(Excerpt provided)
+++
Thursday, September 10, 2009

cl-ppcre and replacing strings

So, while I am digging into the macro that is (time), here is a quick note on using cl-ppcre in replacing text in a string.

First simple example.
Let's take a string, break it into separate words with cl-ppcre:split
and return two values, the last word and everything except the last word.
This function is definitely not the most efficient or correct, but will
do for the example.


(let* ((str "John and Susan Q. Public-and-Private")
(last-name (first (last (cl-ppcre:split "\\s+" str))))
(first-name (cl-ppcre:regex-replace last-name str "")))
(values first-name last-name)


More complicated example
Assume we have already defined a variable which holds a text string of legal text which has references to law cites. I want to insert a link around the code sections, but the only actual link we want is the section number itself. We'll use the regex that we used in the last entry as our code-regex pattern.


(cl-ppcre:regex-replace-all code-regex sample-text
'("<a href=\"Laws-display?name=>" :match "\">" :match "</a>"))

"<a href=\"Laws-display?name=>Section 882(a) \">Section 882(a) </a>imposes US tax on a foreign
corporation engaged in a trade or business within the US on its income which is effectively
connected with the conduct of a trade or business inside the US.
<a href=\"Laws-display?name=>Section 864(c)(3). \">Section 864(c)(3). </a>All income from
sources within the United States shall be treated as effectively connected with the conduct of a trade
or business within the United States. Treas. Reg. 1.867-7(a) states that income from the
purchase and sale of personal property shall be treated as derived entirely from the country in
which the property is sold. Treas. Reg. 1.867-7(c) states that a sale of personal property is
consummated at the time when, and the place where, the rights, title and interest of the seller in
the property are transferred to the buyer. <a href=\"Laws-display?name=Section 865(b)
\">Section 865(b) </a>In the case of income derived from the sale of inventory property, such
income shall be sourced under the rules of <a href=\"Laws-display?name=>sections 861(a)(6),
\">sections 861(a)(6), </a><a href=\"Laws-display?name=>section 862(a)(6) \">section 862(a)(6)
+++
(Task instructions)
• 1. In the cl-ppcre post, which function breaks the string into separate words in the first simple example?
• 2. Write the next part of the cl-ppcre blog post, picking up after its final line.

(Extracted records)
+++
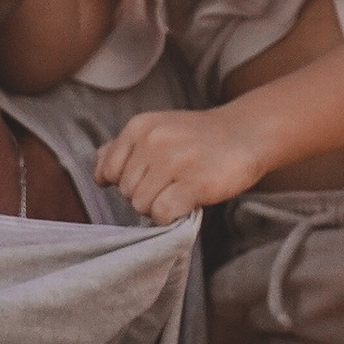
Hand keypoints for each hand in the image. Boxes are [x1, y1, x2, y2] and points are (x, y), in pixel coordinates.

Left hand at [95, 104, 263, 226]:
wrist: (245, 133)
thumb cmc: (198, 139)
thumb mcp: (156, 130)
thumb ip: (123, 149)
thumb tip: (98, 174)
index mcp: (139, 126)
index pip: (108, 172)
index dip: (128, 181)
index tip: (151, 177)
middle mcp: (153, 141)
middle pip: (125, 192)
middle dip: (146, 194)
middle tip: (172, 183)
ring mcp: (173, 162)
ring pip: (141, 206)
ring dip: (160, 206)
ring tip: (182, 190)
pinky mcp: (194, 183)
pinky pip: (162, 214)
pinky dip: (171, 217)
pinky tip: (187, 203)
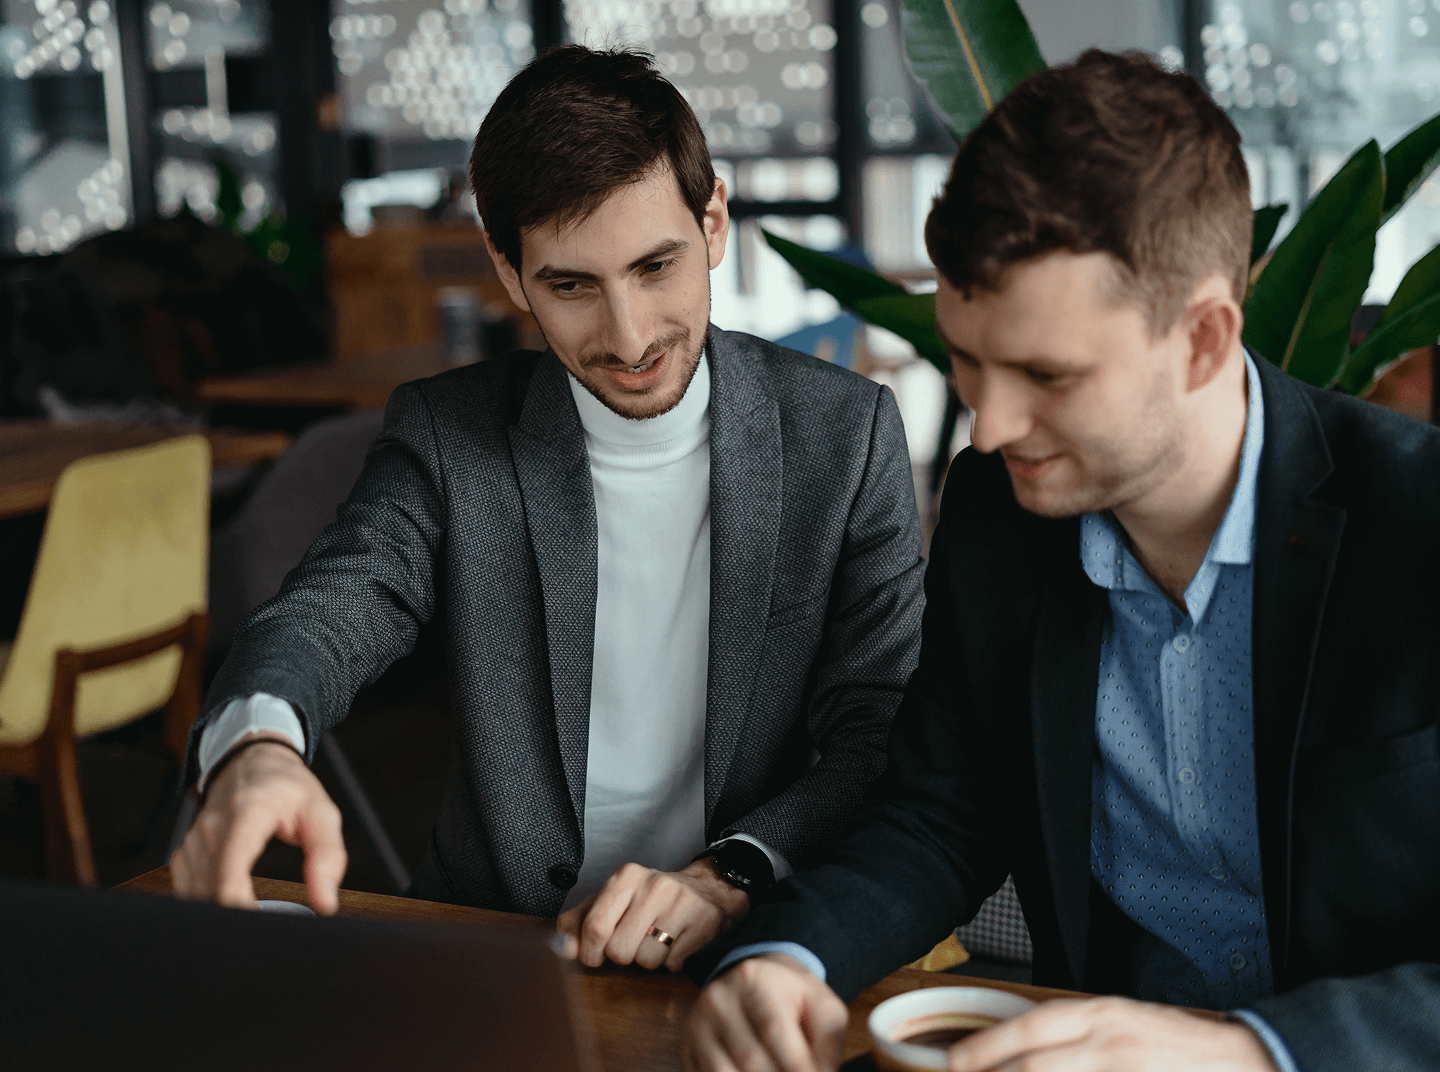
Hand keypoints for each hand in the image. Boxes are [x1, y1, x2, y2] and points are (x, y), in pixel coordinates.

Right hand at [171, 732, 347, 914]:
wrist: (250, 760)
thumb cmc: (290, 789)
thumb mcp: (321, 812)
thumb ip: (328, 856)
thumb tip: (326, 904)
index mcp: (247, 813)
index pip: (229, 874)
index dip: (240, 911)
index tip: (265, 932)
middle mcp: (211, 828)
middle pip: (209, 894)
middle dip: (235, 922)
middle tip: (267, 941)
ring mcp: (192, 842)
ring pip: (196, 899)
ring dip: (221, 919)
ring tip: (254, 932)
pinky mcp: (184, 854)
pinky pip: (189, 893)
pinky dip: (208, 909)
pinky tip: (233, 915)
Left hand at [556, 858, 749, 970]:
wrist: (705, 890)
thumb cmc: (649, 901)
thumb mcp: (610, 903)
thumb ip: (578, 923)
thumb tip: (563, 948)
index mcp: (626, 877)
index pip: (594, 927)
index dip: (591, 952)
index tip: (596, 955)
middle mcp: (654, 885)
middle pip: (619, 950)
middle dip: (622, 956)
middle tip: (633, 943)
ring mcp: (682, 902)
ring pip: (646, 961)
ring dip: (649, 961)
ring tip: (657, 941)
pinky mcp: (705, 921)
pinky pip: (674, 964)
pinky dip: (672, 961)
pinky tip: (677, 942)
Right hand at [682, 953, 847, 1071]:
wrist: (753, 980)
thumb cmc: (790, 996)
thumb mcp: (821, 1004)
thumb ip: (829, 1041)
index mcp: (754, 980)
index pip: (774, 1031)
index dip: (800, 1068)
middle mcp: (719, 1000)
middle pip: (750, 1061)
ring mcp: (697, 1025)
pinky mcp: (687, 1048)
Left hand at [946, 996, 1279, 1071]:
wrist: (1248, 1062)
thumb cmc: (1178, 1045)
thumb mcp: (1122, 1023)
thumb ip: (1075, 1037)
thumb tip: (1019, 1054)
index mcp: (1104, 1016)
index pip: (1031, 1028)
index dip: (987, 1048)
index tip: (956, 1062)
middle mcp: (1112, 1045)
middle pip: (1035, 1067)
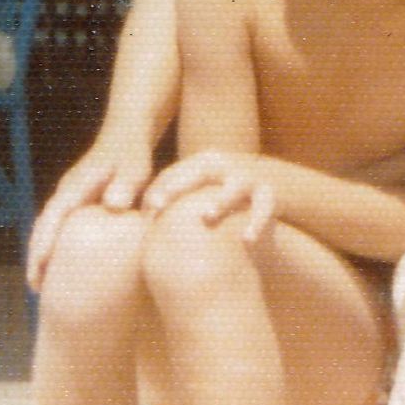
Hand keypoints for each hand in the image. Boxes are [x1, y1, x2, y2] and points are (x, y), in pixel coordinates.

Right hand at [26, 141, 154, 290]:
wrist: (126, 134)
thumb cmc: (132, 153)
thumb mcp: (133, 165)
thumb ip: (126, 183)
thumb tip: (115, 205)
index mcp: (74, 187)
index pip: (52, 218)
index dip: (43, 244)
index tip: (37, 268)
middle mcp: (66, 195)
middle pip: (42, 228)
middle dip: (36, 256)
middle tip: (35, 288)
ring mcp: (69, 200)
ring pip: (48, 231)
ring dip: (43, 255)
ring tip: (42, 288)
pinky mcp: (78, 206)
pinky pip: (62, 230)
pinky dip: (57, 249)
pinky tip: (64, 271)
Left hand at [141, 150, 278, 241]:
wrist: (272, 182)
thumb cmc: (221, 192)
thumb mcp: (198, 188)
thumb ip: (171, 199)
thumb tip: (132, 221)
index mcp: (202, 163)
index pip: (173, 173)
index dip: (157, 190)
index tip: (143, 210)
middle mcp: (224, 166)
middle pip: (198, 173)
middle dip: (178, 188)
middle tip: (157, 208)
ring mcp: (248, 179)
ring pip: (234, 188)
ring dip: (220, 201)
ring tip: (207, 217)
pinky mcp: (269, 194)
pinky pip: (264, 208)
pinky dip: (257, 223)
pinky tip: (247, 240)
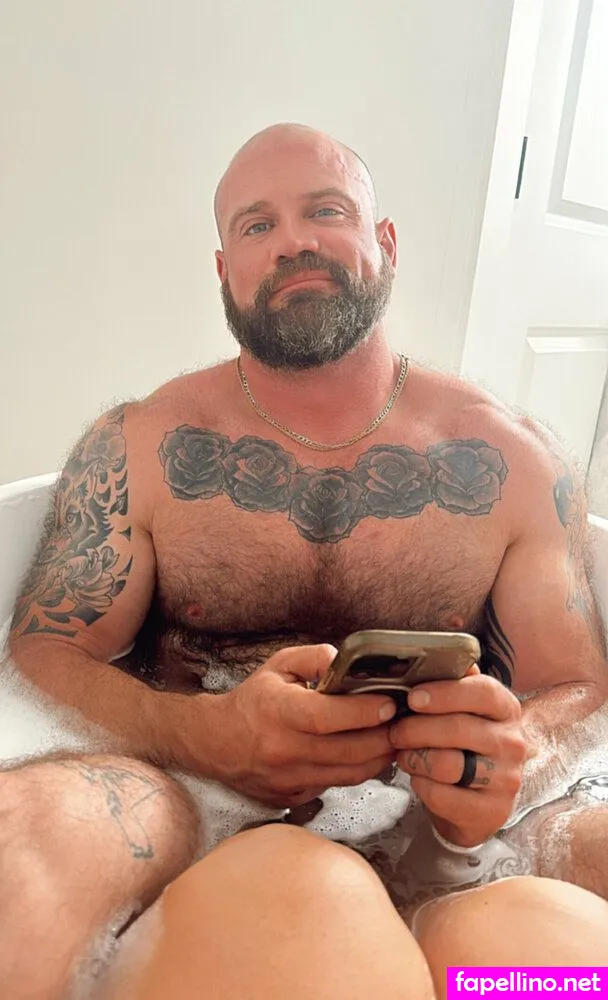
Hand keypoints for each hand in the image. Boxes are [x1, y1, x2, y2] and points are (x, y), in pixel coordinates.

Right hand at [207, 644, 396, 806]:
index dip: (363, 712)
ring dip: (378, 758)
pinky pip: (335, 785)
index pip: (327, 717)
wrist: (215, 742)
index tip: (389, 703)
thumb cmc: (252, 701)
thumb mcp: (278, 666)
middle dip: (384, 738)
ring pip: (349, 775)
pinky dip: (354, 771)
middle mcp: (284, 750)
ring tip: (391, 739)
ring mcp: (289, 779)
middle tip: (403, 723)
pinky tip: (363, 754)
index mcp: (278, 711)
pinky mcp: (293, 798)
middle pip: (348, 752)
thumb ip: (315, 658)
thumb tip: (347, 663)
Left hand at [389, 666, 525, 846]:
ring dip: (414, 758)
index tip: (413, 697)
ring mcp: (506, 779)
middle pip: (457, 728)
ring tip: (404, 754)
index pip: (482, 691)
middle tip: (394, 731)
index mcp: (506, 708)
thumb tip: (437, 655)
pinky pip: (442, 795)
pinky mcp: (492, 811)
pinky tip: (419, 779)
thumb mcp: (464, 711)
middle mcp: (513, 742)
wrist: (476, 801)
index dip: (444, 693)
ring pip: (447, 763)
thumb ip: (453, 683)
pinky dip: (421, 786)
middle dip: (415, 728)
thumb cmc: (463, 746)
+++
(Answers per task)
• 1. cl-ppcre:split

• 2.
</a>and <a href=\"Laws-display?name=>section 863.\">section 863.</a>

<a href=\"Laws-display?name=>Section 861(a)(6) \">Section 861(a)(6) </a>treats inventory
purchased outside the US and sold in the US as US source income. <a href=\"Laws-
display?name=>Section 862(a)(6) \">Section 862(a)(6) </a>treats inventory purchased inside the
US and sold outside the US as foreign source income. <a href=\"Laws-display?name=>Section 863(b)
\">Section 863(b) </a>would allow a split for inventory produced by the taxpayer inside the US
and sold outside the US. <a href=\"Laws-display?name=>Section 865(e)(2)(A) \">Section 865(e)
(2)(A) </a>states that if a nonresident maintains an fixed place of business inside the US., any
sale of inventory attributable to that fixed place of business is sourced in the US regardless
of where the sale occurs. <a href=\"Laws-display?name=>Section 865(e)(2)(B) \">Section 865(e)
(2)(B) </a>states that (A) does not apply if an office of the taxpayer in a foreign country
materially participates in the sale."

This gets us part way there in that we now have a link around the match. However, we really want only the first number and not the word "section". We will want the subsections later, but need to see if we can call a function first. How about a different approach?


(cl-ppcre:regex-replace-all code-regex
sample-text
#'(lambda (match &rest registers)
(concatenate 'string (first registers) "<a href=\"Laws-display?name=" (second registers) "\">"
(second registers) "</a>"))
:simple-calls t)
[Error message about match not being used]

"Section <a href=\"Laws-display?name=882\">882</a>imposes US tax on a foreign corporations
engaged in a trade or business within the US on its income which is effectively connected with
the conduct of a trade or business inside the US. Section <a href=\"Laws-display?name=864
\">864</a>All income from sources within the United States shall be treated as effectively
connected with the conduct of a trade or business within the United States. Treas. Reg.
1.867-7(a) states that income from the purchase and sale of personal property shall be treated
as derived entirely from the country in which the property is sold. Treas. Reg. 1.867-7(c)
states that a sale of personal property is consummated at the time when, and the place where,
the rights, title and interest of the seller in the property are transferred to the buyer.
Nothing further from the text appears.